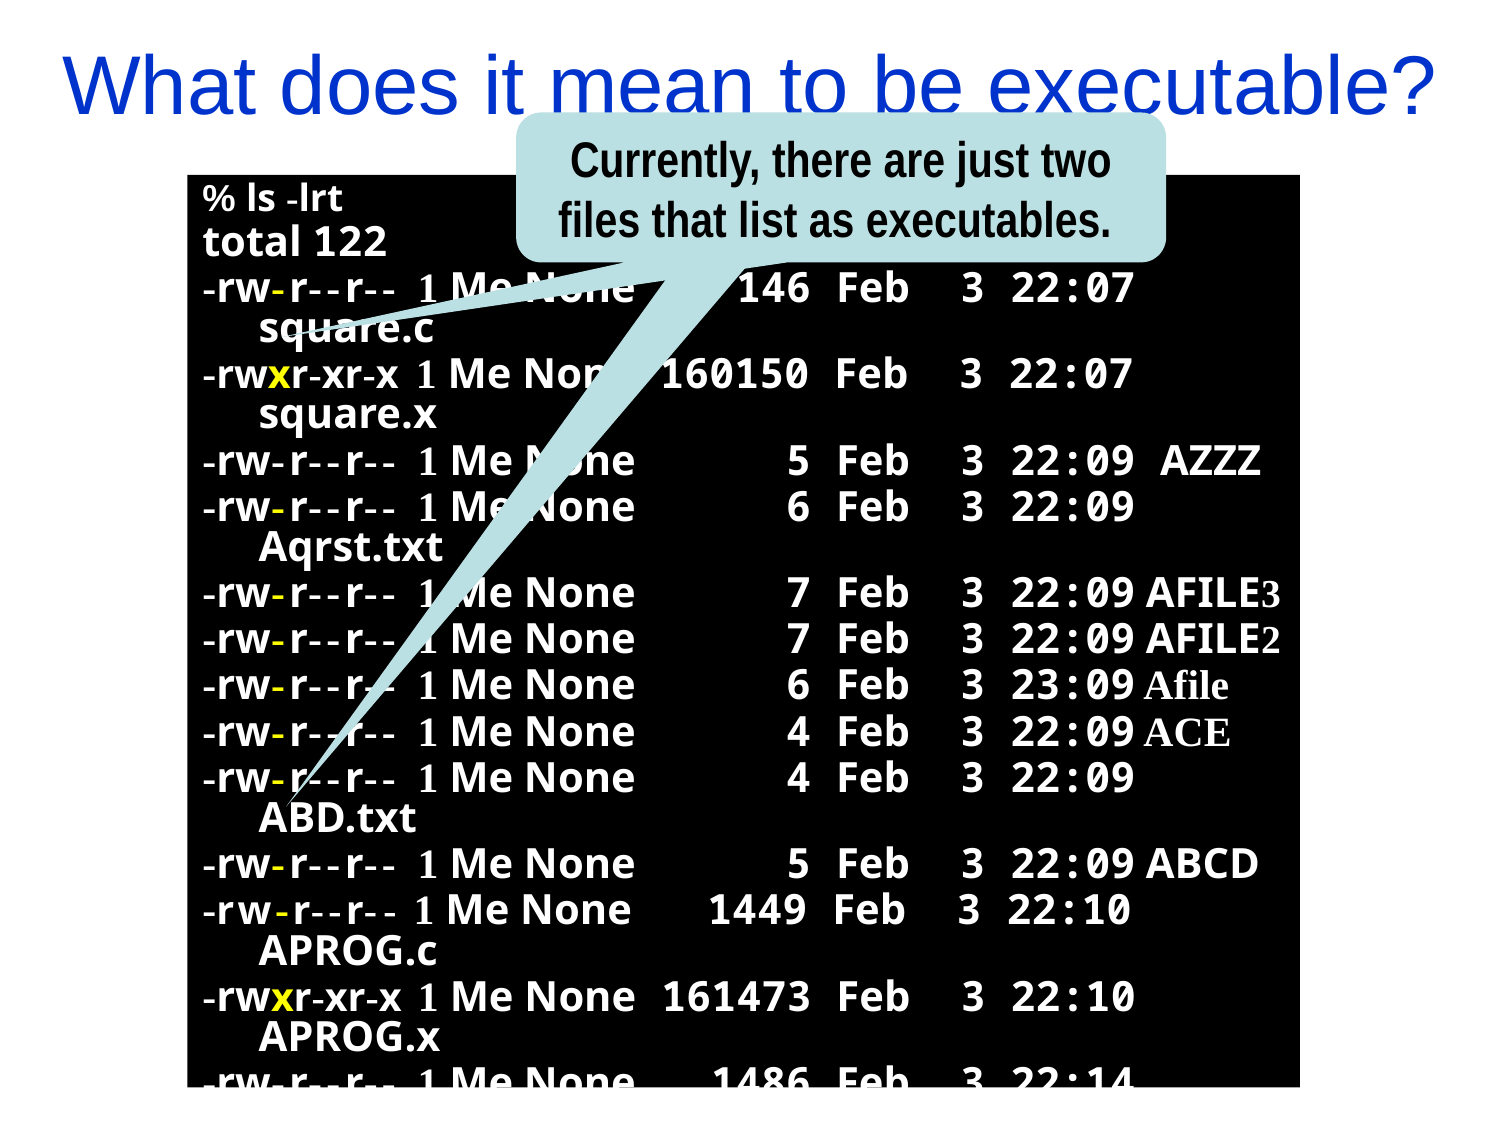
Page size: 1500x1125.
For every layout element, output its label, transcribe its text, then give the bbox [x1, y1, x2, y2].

title What does it mean to be executable? [0, 24, 1500, 138]
text_box % ls -lrt total 122 -rw- r- - r- - 1 Me None 146 Feb 3 22:07 square.c -rwxr-xr-x 1 Me None 160150 Feb 3 22:07 square.x -rw- r- - r- - 1 Me None 5 Feb 3 22:09 AZZZ -rw- r- - r- - 1 Me None 6 Feb 3 22:09 Aqrst.txt -rw- r- - r- - 1 Me None 7 Feb 3 22:09 AFILE3 -rw- r- - r- - 1 Me None 7 Feb 3 22:09 AFILE2 -rw- r- - r- - 1 Me None 6 Feb 3 23:09 Afile -rw- r- - r- - 1 Me None 4 Feb 3 22:09 ACE -rw- r- - r- - 1 Me None 4 Feb 3 22:09 ABD.txt -rw- r- - r- - 1 Me None 5 Feb 3 22:09 ABCD -r w - r- - r- - 1 Me None 1449 Feb 3 22:10 APROG.c -rwxr-xr-x 1 Me None 161473 Feb 3 22:10 APROG.x -rw- r- - r- - 1 Me None 1486 Feb 3 22:14 tempfile2 -rw- r- - r- - 1 Me None 97 Feb 3 22:14 tempfile3 -rw- r- - r- - 1 Me None 70 Feb 3 22:15 tempfile4 -rw- r- - r- - 1 Me None 49 Feb 3 22:16 count_A_files -rw- r- - r- - 1 Me None 49 Feb 12 23:54 count_files [187, 174, 1300, 1088]
text_box Currently, there are just two files that list as executables. [280, 112, 1167, 338]
text_box [286, 269, 745, 807]
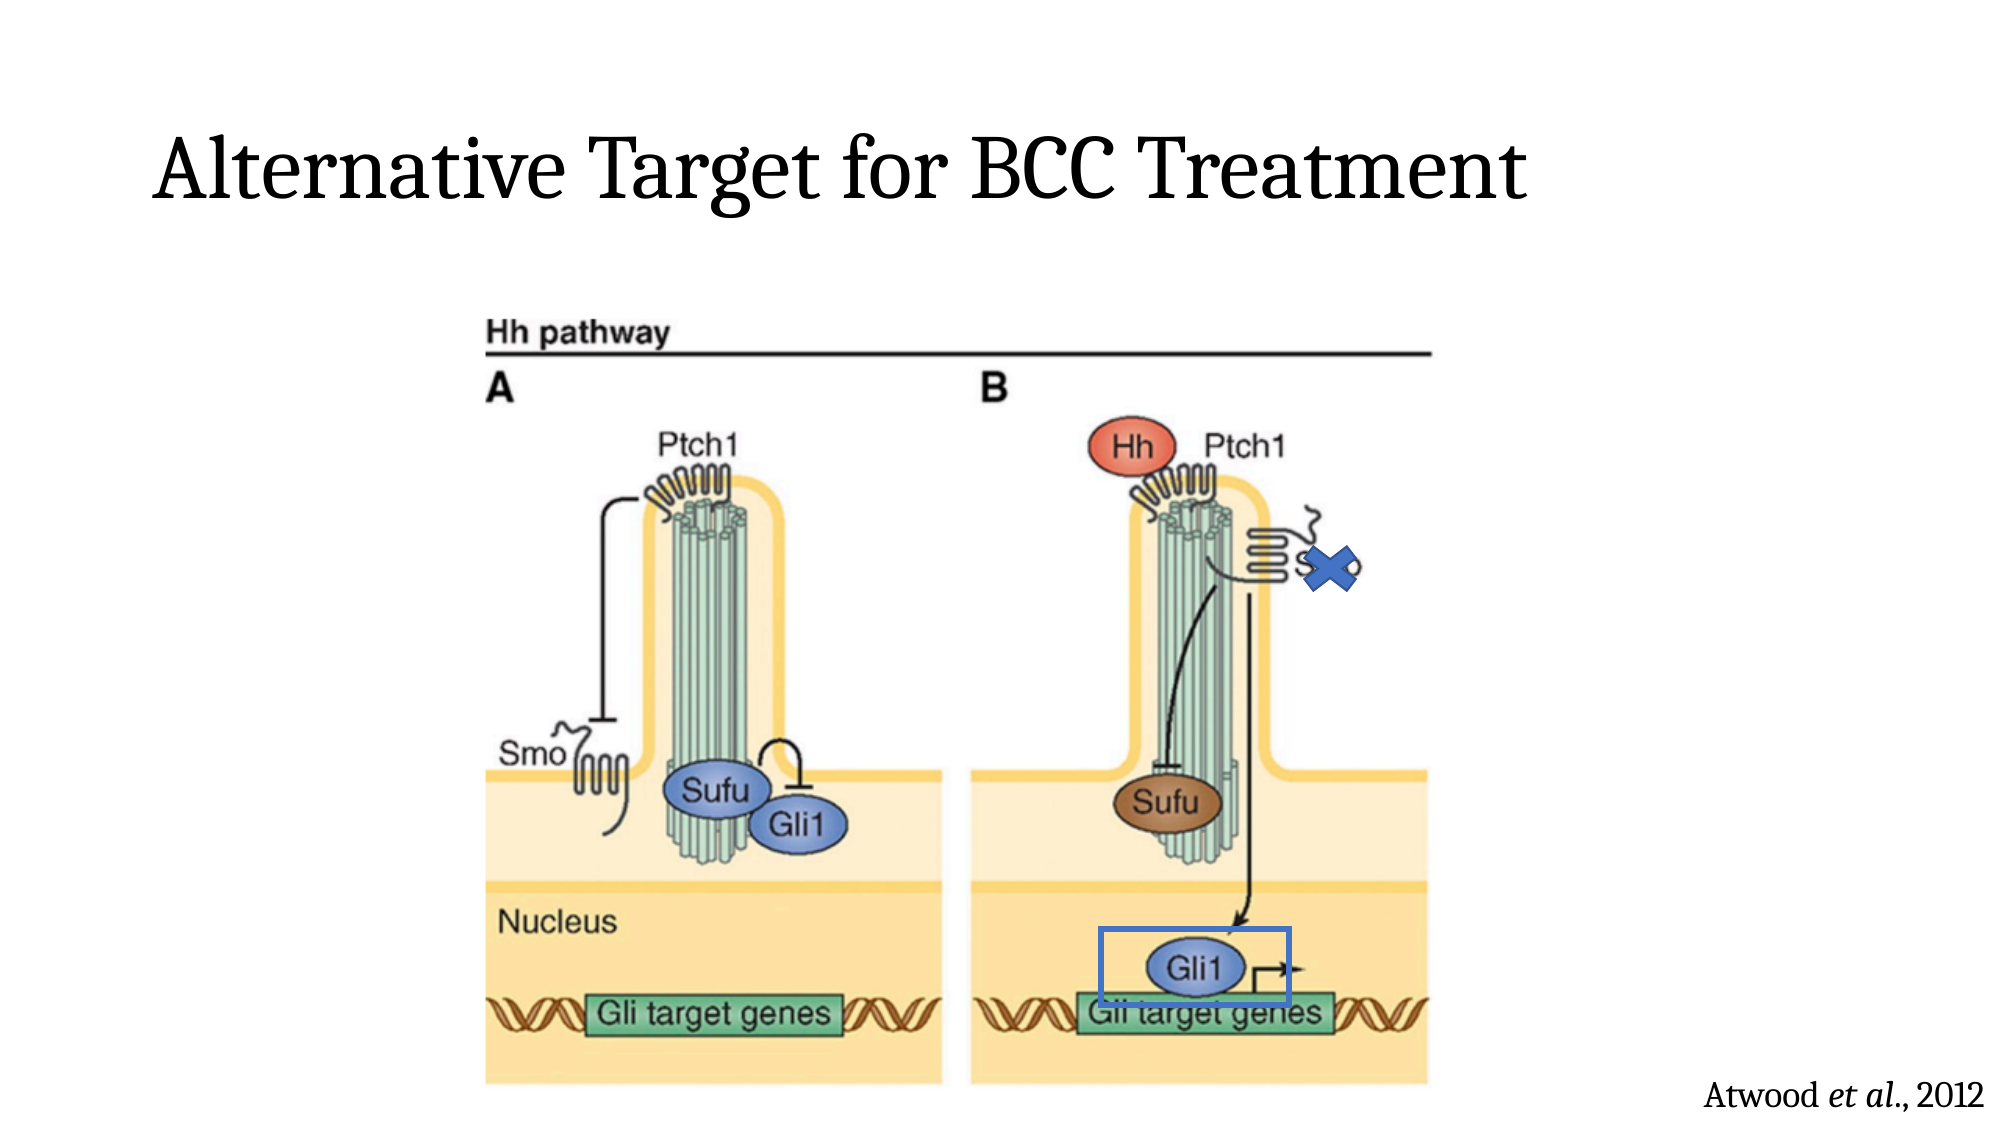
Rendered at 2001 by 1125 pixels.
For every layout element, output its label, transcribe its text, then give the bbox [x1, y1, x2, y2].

text_box Atwood et al., 2012 [1559, 1062, 2000, 1122]
picture [389, 260, 1486, 1125]
title Alternative Target for BCC Treatment [137, 59, 1863, 278]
....................
▸ What the task requires:
Starting with the opening line of the listing, write out each line exactly until the line that contains "Rendered at 2001 by 1125 pixels." has been included; skip the pictures.

▸ Answer area:
Page size: 1500x1125.
For every layout element, output its label, transcribe its text, then give the bbox [x1, y1, x2, y2].

title What does it mean to be executable? [0, 24, 1500, 138]
text_box % ls -lrt total 122 -rw- r- - r- - 1 Me None 146 Feb 3 22:07 square.c -rwxr-xr-x 1 Me None 160150 Feb 3 22:07 square.x -rw- r- - r- - 1 Me None 5 Feb 3 22:09 AZZZ -rw- r- - r- - 1 Me None 6 Feb 3 22:09 Aqrst.txt -rw- r- - r- - 1 Me None 7 Feb 3 22:09 AFILE3 -rw- r- - r- - 1 Me None 7 Feb 3 22:09 AFILE2 -rw- r- - r- - 1 Me None 6 Feb 3 23:09 Afile -rw- r- - r- - 1 Me None 4 Feb 3 22:09 ACE -rw- r- - r- - 1 Me None 4 Feb 3 22:09 ABD.txt -rw- r- - r- - 1 Me None 5 Feb 3 22:09 ABCD -r w - r- - r- - 1 Me None 1449 Feb 3 22:10 APROG.c -rwxr-xr-x 1 Me None 161473 Feb 3 22:10 APROG.x -rw- r- - r- - 1 Me None 1486 Feb 3 22:14 tempfile2 -rw- r- - r- - 1 Me None 97 Feb 3 22:14 tempfile3 -rw- r- - r- - 1 Me None 70 Feb 3 22:15 tempfile4 -rw- r- - r- - 1 Me None 49 Feb 3 22:16 count_A_files -rw- r- - r- - 1 Me None 49 Feb 12 23:54 count_files [187, 174, 1300, 1088]
text_box Currently, there are just two files that list as executables. [280, 112, 1167, 338]
text_box [286, 269, 745, 807]
Rendered at 2001 by 1125 pixels.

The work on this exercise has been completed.